Another professional I consulted, a longtime employee at a major California camera shop, explained how in the past two or three years, high-resolution has jumped from the high-end cameras into the mid-range price points. This democratization is good for the industry, he said. But he also expressed concerns that marketing makes consumers feel like they always need what’s new, the latest, even though they might not require so much firepower in a sensor.

“A Nikon Z6 (24-megapixels) isn’t as sophisticated as a Z7 or a Z9,” he said. “Those have more megapixels, therefore, you think that more megapixels are ultimately better. So, if you’ve got a Nikon Z6, you think, ‘Well, this does the job, but the Z7 (45.7-megapixels) is obviously better.’”

He continued by naming a few cameras in the 24-megapixel range that stand out, despite their “low” resolution. Fuji’s XP-4 and Ricoh’s GR cameras, for example, render film-like images — maybe not when pixel peeping, but definitely when printed, he said. Granted, those are not full-frame sensors, but they still fall short of full-frame 40-plus-megapixels.

An ocean cliff
An M10 shot edited in Photoshop. Photo by Daniel O’Neil

Another category of cameras has become popular with all kinds of photographers today, he noted. Backlitsensors, as found in the Sony Alpha 7S and the Leica SL2-S, create something like night vision.

“They see things your eyes can’t see, like in the night sky at Joshua Tree, or in a music venue or bar. It’s really magical,” he said.

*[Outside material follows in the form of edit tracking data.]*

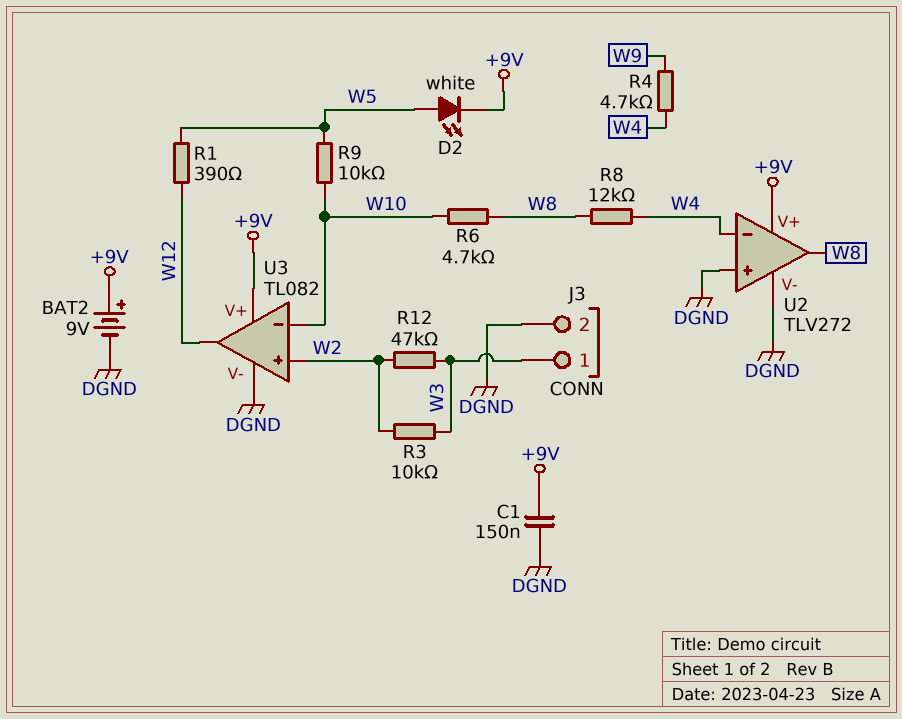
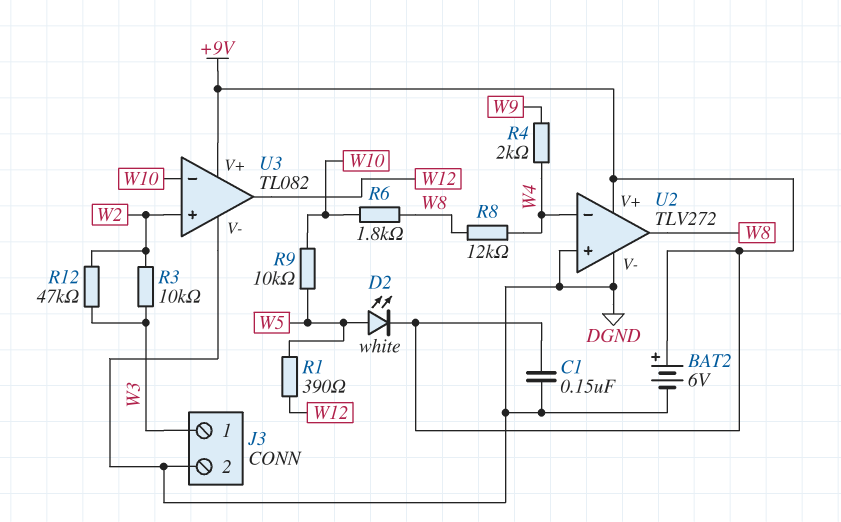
BAT2: 9V (plus +9V, minus DGND) -> 6V (plus +9V, minus DGND)
R4: 4.7k (W4, W9) -> 2k (W4, W9)
R6: 4.7k (W8, W10) -> 1.8k (W8, W10)

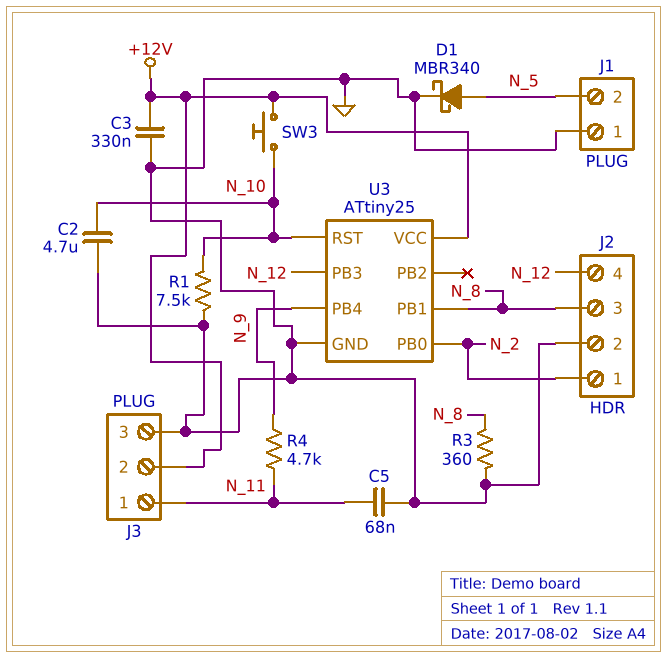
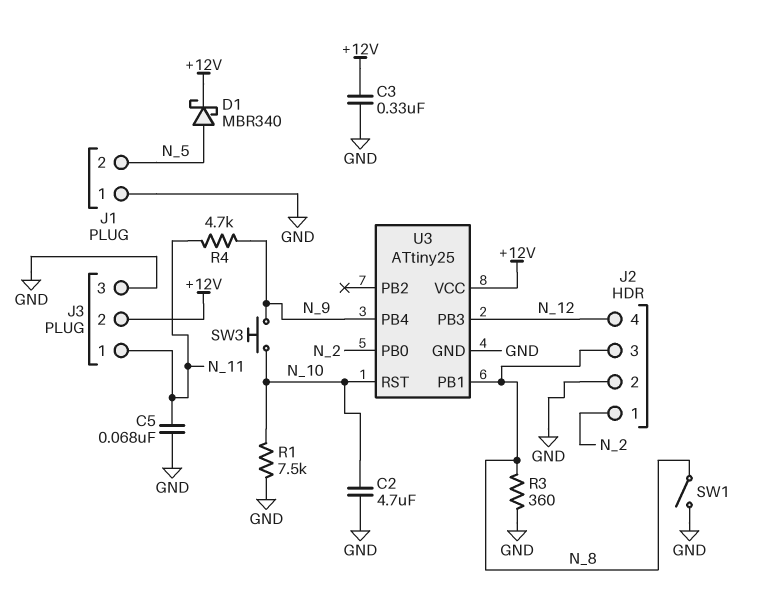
D1: schottky MBR340 (A N_5, K GND) -> schottky MBR340 (A N_5, K +12V)
SW1: none -> switch (GND, N_8)
SW3: button (+12V, N_10) -> button (N_9, N_10)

Of course, he then mentioned how the new Leica M11 can do this too with its backlit sensor, but also allows for triple resolution and renders a smooth, film-like quality. This means, if only I could afford it, I could have something like my desired M10 look at 18-megapixels, the manageable file size of 36-megapixels, and the cropping ability of 60-megapixels, all in one camera, depending on my needs. What would Aristotle make of such a spread? Maybe such all-encompassing technology finally respects the Golden Mean.


The sources cited in this story preferred to remain anonymous.


Image credits: Header photo by Daniel O’Neil


Update 4/30: A previous version of this article incorrectly stated the Alpha 7S II featured a 24-megapixel sensor. We apologize for the error.